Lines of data

******

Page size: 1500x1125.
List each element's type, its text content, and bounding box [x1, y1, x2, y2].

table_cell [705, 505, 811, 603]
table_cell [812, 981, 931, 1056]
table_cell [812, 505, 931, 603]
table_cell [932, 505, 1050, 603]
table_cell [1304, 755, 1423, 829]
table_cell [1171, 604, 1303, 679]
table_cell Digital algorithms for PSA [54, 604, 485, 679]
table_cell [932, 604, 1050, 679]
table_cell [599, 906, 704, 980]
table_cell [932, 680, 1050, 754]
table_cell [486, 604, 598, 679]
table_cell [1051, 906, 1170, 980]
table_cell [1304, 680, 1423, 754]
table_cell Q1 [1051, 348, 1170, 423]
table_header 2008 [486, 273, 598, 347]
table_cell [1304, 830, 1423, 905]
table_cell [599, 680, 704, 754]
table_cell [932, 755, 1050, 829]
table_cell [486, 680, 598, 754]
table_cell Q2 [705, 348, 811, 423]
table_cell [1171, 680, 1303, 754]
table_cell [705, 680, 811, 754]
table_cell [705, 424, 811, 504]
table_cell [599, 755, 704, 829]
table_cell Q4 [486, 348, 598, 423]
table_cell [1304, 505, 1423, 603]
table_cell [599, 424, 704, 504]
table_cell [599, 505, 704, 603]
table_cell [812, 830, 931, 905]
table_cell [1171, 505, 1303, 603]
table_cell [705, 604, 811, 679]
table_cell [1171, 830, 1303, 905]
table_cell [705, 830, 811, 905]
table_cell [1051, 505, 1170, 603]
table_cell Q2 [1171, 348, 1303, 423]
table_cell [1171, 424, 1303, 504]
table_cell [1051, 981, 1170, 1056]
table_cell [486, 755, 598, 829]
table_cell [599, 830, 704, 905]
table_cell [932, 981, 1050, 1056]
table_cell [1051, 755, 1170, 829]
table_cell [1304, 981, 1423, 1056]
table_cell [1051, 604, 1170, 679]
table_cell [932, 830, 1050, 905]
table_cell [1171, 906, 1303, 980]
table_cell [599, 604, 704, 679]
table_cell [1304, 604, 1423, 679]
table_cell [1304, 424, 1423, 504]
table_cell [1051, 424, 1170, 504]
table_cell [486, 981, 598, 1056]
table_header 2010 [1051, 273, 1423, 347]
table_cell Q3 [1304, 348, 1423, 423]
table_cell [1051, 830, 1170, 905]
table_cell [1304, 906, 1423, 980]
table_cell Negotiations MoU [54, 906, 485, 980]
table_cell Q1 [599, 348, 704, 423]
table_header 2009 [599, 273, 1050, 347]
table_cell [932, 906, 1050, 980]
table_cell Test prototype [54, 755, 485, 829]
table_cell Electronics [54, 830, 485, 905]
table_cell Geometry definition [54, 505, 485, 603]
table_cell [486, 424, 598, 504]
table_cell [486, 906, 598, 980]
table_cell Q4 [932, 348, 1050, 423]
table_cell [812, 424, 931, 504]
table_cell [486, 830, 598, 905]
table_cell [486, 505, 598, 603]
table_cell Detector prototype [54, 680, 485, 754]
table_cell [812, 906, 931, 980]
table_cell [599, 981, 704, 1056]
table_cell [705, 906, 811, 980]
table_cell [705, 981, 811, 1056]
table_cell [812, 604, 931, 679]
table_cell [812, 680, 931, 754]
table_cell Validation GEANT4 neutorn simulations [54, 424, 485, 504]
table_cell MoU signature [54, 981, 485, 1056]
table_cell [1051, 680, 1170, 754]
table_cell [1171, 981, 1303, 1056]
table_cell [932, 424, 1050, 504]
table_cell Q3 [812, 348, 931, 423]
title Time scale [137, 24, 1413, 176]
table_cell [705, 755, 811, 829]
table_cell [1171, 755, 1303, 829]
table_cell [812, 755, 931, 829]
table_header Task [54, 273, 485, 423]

******

◆ **Stated goal**
Reproduce every one of the records above word for word.

◆ **Completed exercise**
Page size: 1500x1125.
List each element's type, its text content, and bounding box [x1, y1, x2, y2].

table_cell [705, 505, 811, 603]
table_cell [812, 981, 931, 1056]
table_cell [812, 505, 931, 603]
table_cell [932, 505, 1050, 603]
table_cell [1304, 755, 1423, 829]
table_cell [1171, 604, 1303, 679]
table_cell Digital algorithms for PSA [54, 604, 485, 679]
table_cell [932, 604, 1050, 679]
table_cell [599, 906, 704, 980]
table_cell [932, 680, 1050, 754]
table_cell [486, 604, 598, 679]
table_cell [1051, 906, 1170, 980]
table_cell [1304, 680, 1423, 754]
table_cell Q1 [1051, 348, 1170, 423]
table_header 2008 [486, 273, 598, 347]
table_cell [1304, 830, 1423, 905]
table_cell [599, 680, 704, 754]
table_cell [932, 755, 1050, 829]
table_cell [486, 680, 598, 754]
table_cell Q2 [705, 348, 811, 423]
table_cell [1171, 680, 1303, 754]
table_cell [705, 680, 811, 754]
table_cell [705, 424, 811, 504]
table_cell [599, 755, 704, 829]
table_cell Q4 [486, 348, 598, 423]
table_cell [1304, 505, 1423, 603]
table_cell [599, 424, 704, 504]
table_cell [599, 505, 704, 603]
table_cell [812, 830, 931, 905]
table_cell [1171, 505, 1303, 603]
table_cell [705, 604, 811, 679]
table_cell [1171, 830, 1303, 905]
table_cell [705, 830, 811, 905]
table_cell [1051, 505, 1170, 603]
table_cell Q2 [1171, 348, 1303, 423]
table_cell [1171, 424, 1303, 504]
table_cell [1051, 981, 1170, 1056]
table_cell [486, 755, 598, 829]
table_cell [599, 830, 704, 905]
table_cell [932, 981, 1050, 1056]
table_cell [1051, 755, 1170, 829]
table_cell [1304, 981, 1423, 1056]
table_cell [1051, 604, 1170, 679]
table_cell [932, 830, 1050, 905]
table_cell [1171, 906, 1303, 980]
table_cell [599, 604, 704, 679]
table_cell [1304, 604, 1423, 679]
table_cell [1304, 424, 1423, 504]
table_cell [1051, 424, 1170, 504]
table_cell [486, 981, 598, 1056]
table_header 2010 [1051, 273, 1423, 347]
table_cell Q3 [1304, 348, 1423, 423]
table_cell [1051, 830, 1170, 905]
table_cell [1304, 906, 1423, 980]
table_cell Negotiations MoU [54, 906, 485, 980]
table_cell Q1 [599, 348, 704, 423]
table_header 2009 [599, 273, 1050, 347]
table_cell [932, 906, 1050, 980]
table_cell Test prototype [54, 755, 485, 829]
table_cell Electronics [54, 830, 485, 905]
table_cell Geometry definition [54, 505, 485, 603]
table_cell [486, 424, 598, 504]
table_cell [486, 906, 598, 980]
table_cell Q4 [932, 348, 1050, 423]
table_cell [812, 424, 931, 504]
table_cell [486, 830, 598, 905]
table_cell [486, 505, 598, 603]
table_cell Detector prototype [54, 680, 485, 754]
table_cell [812, 906, 931, 980]
table_cell [599, 981, 704, 1056]
table_cell [705, 906, 811, 980]
table_cell [705, 981, 811, 1056]
table_cell [812, 604, 931, 679]
table_cell [812, 680, 931, 754]
table_cell Validation GEANT4 neutorn simulations [54, 424, 485, 504]
table_cell MoU signature [54, 981, 485, 1056]
table_cell [1051, 680, 1170, 754]
table_cell [1171, 981, 1303, 1056]
table_cell [932, 424, 1050, 504]
table_cell Q3 [812, 348, 931, 423]
title Time scale [137, 24, 1413, 176]
table_cell [705, 755, 811, 829]
table_cell [1171, 755, 1303, 829]
table_cell [812, 755, 931, 829]
table_header Task [54, 273, 485, 423]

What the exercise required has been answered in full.